GE's sprawling balance sheet, heavy on financials and insurance, came under pressure during the financial crisis, and some market-topping mergers and acquisitions (M&A) in the energy patch added to the stress. Shares of General Electric have lost more than half their value over the last three years and are down nearly 90% from their highs reached in the late 1990s.
Immelt was pushed out in August 2017 when GE hired John L. Flannery, who was jettisoned 14 months later in favor of Larry Culp. Culp in the months since his October hiring has accelerated GE's plan to use divestitures to raise cash, striking a deal to sell the biopharma segment of the company's healthcare operation to Danaher, his former employer, for $21 billion, and proceeding with a planned merger of the transportation division with Wabtec.
GE's turbine business needs to power the company forward. Image source: General Electric.
Culp, speaking at the company's annual shareholder meeting on May 8, called 2019 a "reset" year and urged patience. The CEO's opening salvos seem to be steps in the right direction, but does that make General Electric shares a good buy?
Even the good news isn't great
The most recent quarter offered at least some reason for hope.

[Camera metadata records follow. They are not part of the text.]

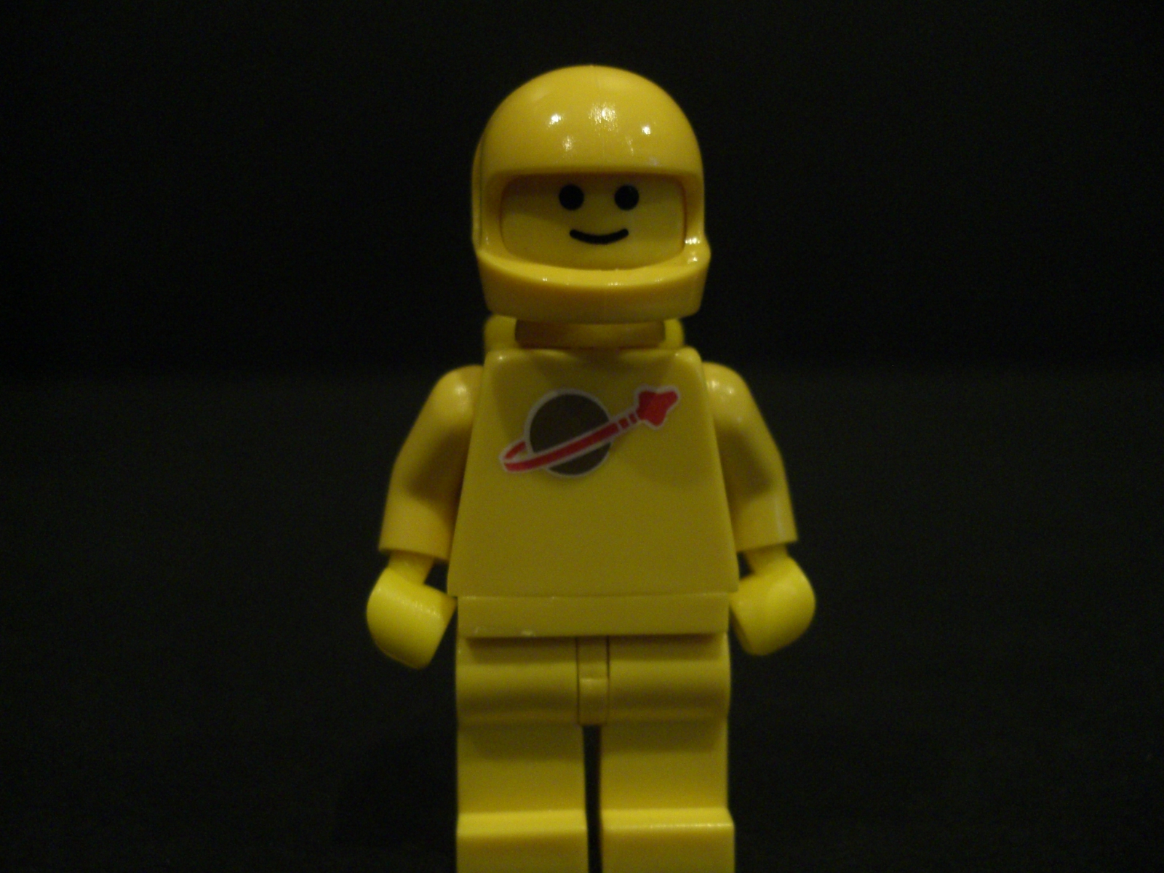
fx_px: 1278
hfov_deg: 49.0
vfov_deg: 37.7
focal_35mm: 38
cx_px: 582
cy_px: 436
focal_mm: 6.3
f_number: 3.1
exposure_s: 1/8
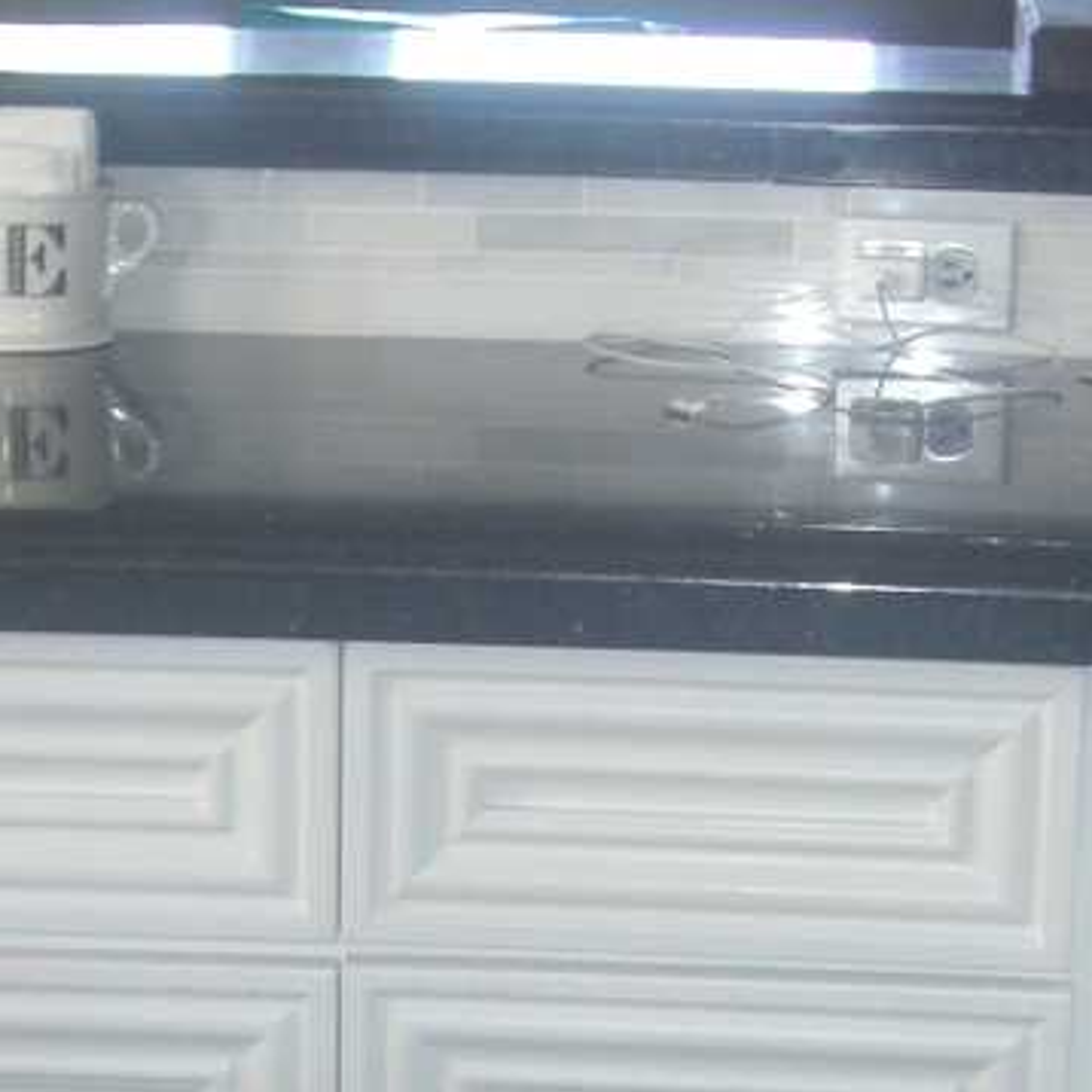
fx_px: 4461
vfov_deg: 13.6
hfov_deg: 14.0
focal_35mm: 125
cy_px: 1229
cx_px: 566
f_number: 2.7
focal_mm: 6.2
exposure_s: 1/60
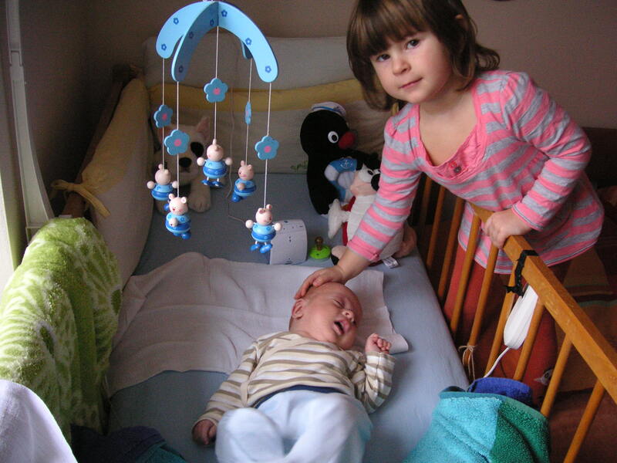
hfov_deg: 50.1
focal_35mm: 37
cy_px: 232
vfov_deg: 38.7
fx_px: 659
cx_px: 308
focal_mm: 6.1
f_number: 2.8
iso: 160
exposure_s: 1/45
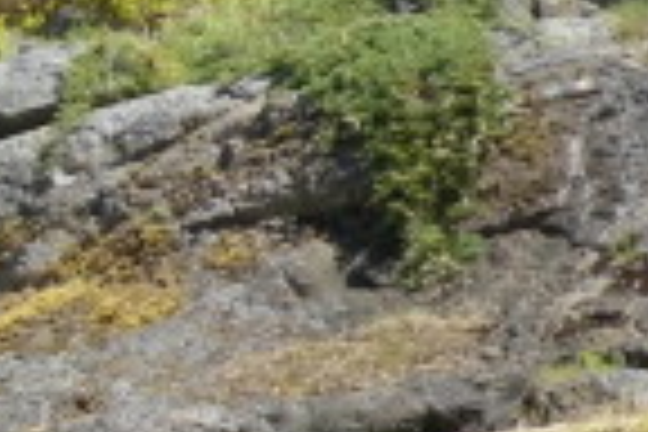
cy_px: 387
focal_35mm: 217
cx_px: -428
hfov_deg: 9.1
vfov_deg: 6.3
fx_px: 3906
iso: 80
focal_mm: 8.46
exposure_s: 1/250
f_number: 4.6
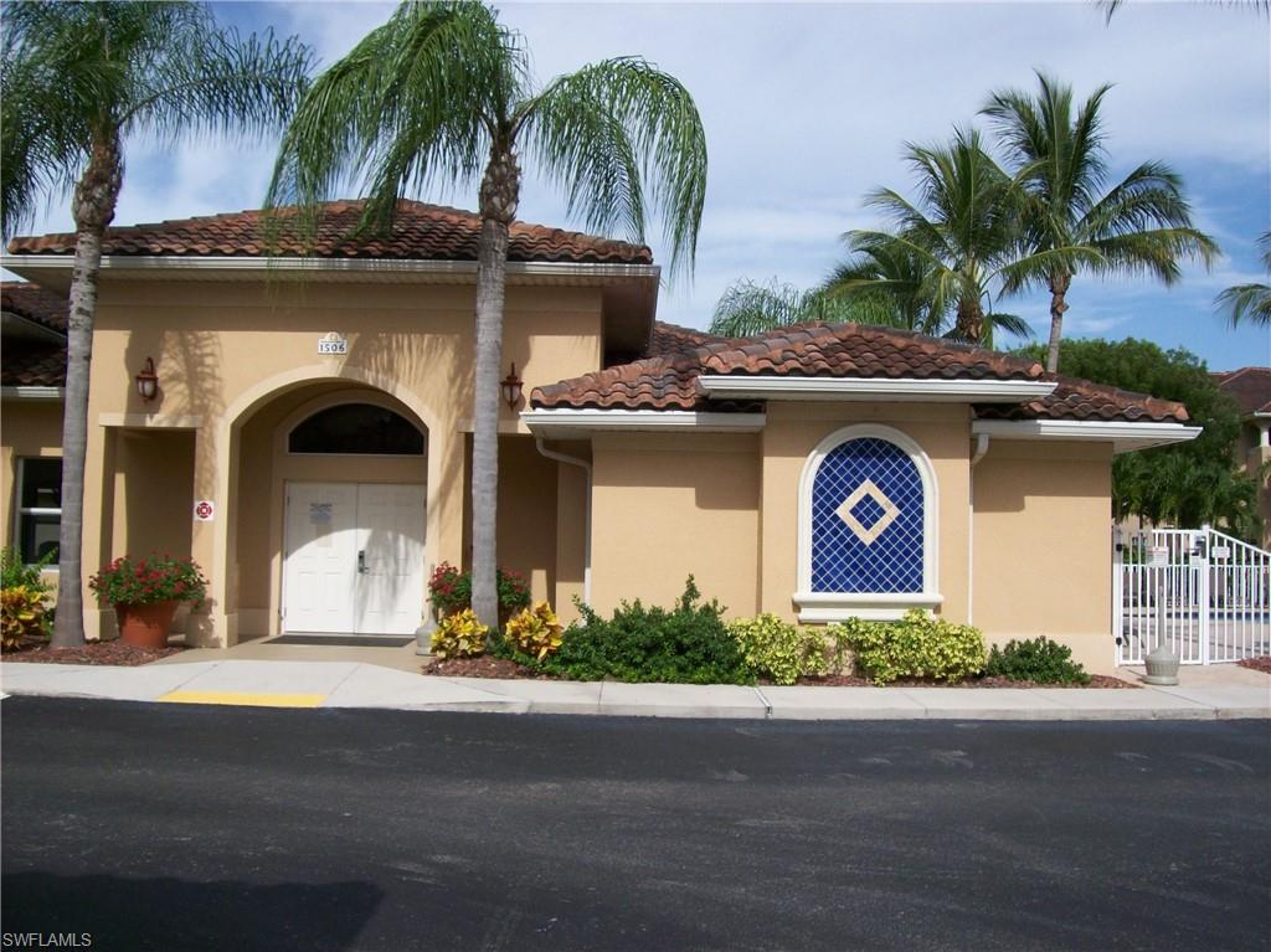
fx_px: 1321
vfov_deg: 39.6
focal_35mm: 36
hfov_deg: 51.4
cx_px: 636
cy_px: 476
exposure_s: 1/696
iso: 80
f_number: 4.8
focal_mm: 6
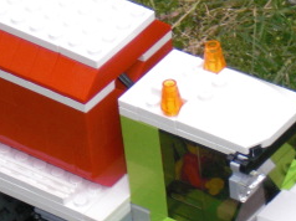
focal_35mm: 307
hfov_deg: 6.5
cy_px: 194
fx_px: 2622
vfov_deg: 4.8
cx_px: 152
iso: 200
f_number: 5.9
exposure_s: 1/125
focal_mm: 18.9
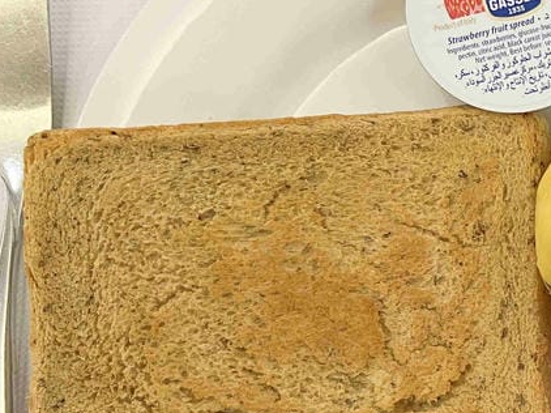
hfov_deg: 23.6
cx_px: 693
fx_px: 1177
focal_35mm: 74
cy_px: 222
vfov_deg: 19.9
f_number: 1.5
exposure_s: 1/60
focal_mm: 5.7
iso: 250
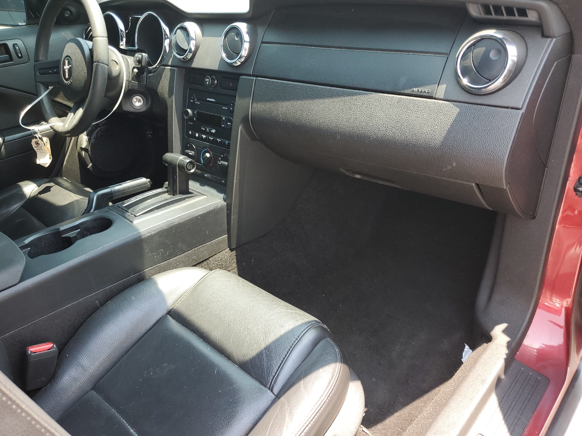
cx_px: 291
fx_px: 437
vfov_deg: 53.1
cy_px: 218
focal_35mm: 26
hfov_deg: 67.3
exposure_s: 1/217
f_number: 1.5
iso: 50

General Electric beat earnings and revenue forecasts on orders up 9%.
More importantly, the company's industrial free cash flow for the quarter was negative $1.2 billion, significantly better than the $1.76 billion in cash used in the first quarter a year prior and ahead of what analysts had expected. The beat was particularly surprising because just two weeks before the quarter's end, Culp had warned about GE's 2019 industrial free cash flow, sending shares down 12%.
It's that sort of mixed messaging that has driven investors to the exits. In Culp's defense, the better-than-expected quarterly cash number was apparently due to the timing of certain orders and customer payment schedules, and the beat didn't alter GE's outlook for full-year free cash burn of about $2 billion. But after years of seemingly endless writedowns, it's hard to regain investor trust when you are off-message on a key number so close to quarter's end.
GE management is caught between trying to provide enough reason for optimism to buy itself time, without setting expectations too high. The result so far in 2019 has been a choppy performance. Given the magnitude of the challenge and the time it will take to solve it, there's no reason to think that volatility will disappear any time soon.